The team enter a bustling, cozily lit establishment that evening for a drink. They see Brosnan sitting alone at the bar, contemplative, a bottle of beer in front of him. The old barman turns obediently as Brosnan calls for the ‘same again’. The team leader takes a stool at the bar next to Brosnan and attempts to explain himself, talking about the muddy politics of putting a town on alert, the economic fallout that could result, the feathers that could be ruffled. Brosnan listens patiently, lets him finish, and after a pause looks him square in the eye and says ‘Ok’, before shooting a peanut into his mouth- using his closed fist like a cannon in an interesting and decisive gesture of impatience that concludes the scene.

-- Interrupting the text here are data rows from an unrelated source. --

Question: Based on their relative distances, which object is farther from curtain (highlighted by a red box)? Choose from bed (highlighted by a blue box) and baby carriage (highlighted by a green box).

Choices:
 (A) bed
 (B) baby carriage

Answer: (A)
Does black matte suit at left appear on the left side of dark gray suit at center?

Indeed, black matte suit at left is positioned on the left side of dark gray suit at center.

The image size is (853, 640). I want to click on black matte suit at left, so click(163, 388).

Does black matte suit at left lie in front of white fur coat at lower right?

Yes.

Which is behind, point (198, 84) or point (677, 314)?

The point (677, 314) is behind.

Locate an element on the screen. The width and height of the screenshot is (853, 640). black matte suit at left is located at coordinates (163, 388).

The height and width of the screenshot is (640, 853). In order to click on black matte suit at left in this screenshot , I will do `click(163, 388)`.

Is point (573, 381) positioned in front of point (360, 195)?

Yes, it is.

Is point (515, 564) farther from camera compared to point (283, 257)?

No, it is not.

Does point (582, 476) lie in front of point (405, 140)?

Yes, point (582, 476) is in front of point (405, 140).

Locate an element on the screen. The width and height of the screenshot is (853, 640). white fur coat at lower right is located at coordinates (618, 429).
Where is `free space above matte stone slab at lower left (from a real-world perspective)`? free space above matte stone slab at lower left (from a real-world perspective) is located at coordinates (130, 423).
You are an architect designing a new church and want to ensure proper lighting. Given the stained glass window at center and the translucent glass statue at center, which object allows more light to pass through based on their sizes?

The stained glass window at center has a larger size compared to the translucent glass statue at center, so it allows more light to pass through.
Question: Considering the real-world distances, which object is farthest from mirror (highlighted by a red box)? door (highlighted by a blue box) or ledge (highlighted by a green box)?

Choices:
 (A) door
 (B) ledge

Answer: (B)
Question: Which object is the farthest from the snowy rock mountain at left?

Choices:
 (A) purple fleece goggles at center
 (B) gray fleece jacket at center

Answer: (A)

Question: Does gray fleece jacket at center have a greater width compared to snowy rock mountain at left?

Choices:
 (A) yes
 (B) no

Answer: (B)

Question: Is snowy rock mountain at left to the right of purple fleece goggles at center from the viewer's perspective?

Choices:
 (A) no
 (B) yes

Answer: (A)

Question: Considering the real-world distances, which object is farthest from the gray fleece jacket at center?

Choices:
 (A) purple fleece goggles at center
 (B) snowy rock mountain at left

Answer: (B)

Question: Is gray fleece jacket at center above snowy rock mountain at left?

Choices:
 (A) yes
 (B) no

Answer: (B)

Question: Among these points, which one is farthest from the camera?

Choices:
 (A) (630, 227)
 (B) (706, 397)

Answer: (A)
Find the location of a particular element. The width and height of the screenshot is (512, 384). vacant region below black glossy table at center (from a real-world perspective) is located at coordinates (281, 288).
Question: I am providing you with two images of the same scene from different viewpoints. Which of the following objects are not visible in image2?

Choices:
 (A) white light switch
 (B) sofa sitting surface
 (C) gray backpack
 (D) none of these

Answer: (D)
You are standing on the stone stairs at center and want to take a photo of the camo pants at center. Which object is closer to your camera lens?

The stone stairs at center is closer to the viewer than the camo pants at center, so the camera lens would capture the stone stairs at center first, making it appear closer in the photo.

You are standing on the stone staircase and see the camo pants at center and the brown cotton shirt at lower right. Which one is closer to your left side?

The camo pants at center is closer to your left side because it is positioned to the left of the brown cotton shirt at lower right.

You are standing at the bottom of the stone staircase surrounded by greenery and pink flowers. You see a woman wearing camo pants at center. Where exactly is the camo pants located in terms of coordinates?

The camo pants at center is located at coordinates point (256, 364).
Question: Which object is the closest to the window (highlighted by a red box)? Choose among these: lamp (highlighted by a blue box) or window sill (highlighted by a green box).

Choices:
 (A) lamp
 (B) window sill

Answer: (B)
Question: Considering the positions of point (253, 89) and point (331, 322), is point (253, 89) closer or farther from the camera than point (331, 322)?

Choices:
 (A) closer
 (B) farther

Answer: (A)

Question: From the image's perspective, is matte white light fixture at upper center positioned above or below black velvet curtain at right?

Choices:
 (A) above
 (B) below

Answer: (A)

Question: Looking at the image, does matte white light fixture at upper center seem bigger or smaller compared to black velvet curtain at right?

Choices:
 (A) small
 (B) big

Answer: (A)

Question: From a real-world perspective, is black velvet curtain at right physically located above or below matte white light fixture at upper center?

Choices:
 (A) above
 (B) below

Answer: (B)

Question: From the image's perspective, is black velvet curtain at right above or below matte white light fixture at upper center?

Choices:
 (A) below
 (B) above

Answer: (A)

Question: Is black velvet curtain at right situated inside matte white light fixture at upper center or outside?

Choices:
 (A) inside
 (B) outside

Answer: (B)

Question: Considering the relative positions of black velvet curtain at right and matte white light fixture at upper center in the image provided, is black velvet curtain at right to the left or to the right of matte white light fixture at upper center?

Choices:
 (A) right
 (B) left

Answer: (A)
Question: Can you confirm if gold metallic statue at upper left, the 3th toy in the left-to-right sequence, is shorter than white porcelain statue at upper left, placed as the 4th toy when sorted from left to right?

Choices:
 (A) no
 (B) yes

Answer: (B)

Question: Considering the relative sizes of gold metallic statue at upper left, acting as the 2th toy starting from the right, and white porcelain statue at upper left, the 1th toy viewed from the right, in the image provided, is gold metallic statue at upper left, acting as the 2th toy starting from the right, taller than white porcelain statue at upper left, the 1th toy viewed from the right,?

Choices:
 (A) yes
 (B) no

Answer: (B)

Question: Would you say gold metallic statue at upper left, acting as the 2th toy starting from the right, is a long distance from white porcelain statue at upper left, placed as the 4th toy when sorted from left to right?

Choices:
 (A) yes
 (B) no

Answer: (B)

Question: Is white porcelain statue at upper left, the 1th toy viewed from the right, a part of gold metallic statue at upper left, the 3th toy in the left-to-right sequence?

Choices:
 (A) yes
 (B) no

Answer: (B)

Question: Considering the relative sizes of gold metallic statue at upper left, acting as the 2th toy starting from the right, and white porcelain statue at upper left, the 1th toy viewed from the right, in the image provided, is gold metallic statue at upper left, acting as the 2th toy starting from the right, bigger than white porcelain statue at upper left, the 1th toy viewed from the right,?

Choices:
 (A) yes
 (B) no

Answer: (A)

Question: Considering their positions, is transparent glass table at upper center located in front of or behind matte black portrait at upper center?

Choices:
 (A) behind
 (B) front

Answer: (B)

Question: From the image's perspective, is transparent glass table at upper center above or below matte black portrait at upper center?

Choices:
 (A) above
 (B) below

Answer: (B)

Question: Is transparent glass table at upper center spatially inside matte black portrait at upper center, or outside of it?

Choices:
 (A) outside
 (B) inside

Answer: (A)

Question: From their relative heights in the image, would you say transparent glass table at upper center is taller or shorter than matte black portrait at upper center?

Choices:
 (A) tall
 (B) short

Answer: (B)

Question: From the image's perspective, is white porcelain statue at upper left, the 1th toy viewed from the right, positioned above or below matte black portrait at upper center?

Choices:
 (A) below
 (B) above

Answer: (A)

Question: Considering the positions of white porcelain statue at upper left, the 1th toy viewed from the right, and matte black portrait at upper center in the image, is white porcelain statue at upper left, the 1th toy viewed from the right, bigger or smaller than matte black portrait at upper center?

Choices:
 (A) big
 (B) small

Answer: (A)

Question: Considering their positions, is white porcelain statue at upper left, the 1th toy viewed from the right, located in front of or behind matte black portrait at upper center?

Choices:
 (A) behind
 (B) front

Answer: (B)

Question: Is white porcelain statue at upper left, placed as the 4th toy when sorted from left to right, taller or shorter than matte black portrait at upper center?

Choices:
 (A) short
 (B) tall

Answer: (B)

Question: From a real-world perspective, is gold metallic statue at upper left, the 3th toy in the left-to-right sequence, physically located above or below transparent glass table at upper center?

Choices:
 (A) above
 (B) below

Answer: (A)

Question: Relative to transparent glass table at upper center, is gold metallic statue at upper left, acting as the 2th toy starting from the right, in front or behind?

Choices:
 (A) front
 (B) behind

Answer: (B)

After being suspended Brosnan buys some booze and heads directly back to his motel room. He cracks open the wine he got and as his laptop boots up he gets half a glass in him, while huffing a cigarette too quickly over by the window. He’s jumping out of his skin at the offense of it all. He’s going to email the team leader and tell him what’s up. The bastard got the best of him in the face to face encounter, he’s no good on the spot. Some time later he’s done. The finished email is good, he’s pleased, even if he did interrupt the writing of it for a wank. He fires it off, tops up his glass and heads over to the window to rake another fag, this one well deserved. His motel is situated in the center of the small town and the sounds of Friday night revelry are filtering in through the window. With the wine nearly gone he makes the sudden decision to head out, emboldened by the booze. At the bar he buys his drink and makes a beeline for a shadowy spot off to the side, by a column. By the time the team walks in several pints later he’s graduated to a chair at the bar and is testing the young bar guy’s patience with his attention-seeking chatter. The team leader somewhat reluctantly invites Brosnan to join the team at their table for a drink. The team are uncomfortable with Brosnan’s brash drunkenness and take the opportunity to leave when he goes to the toilet.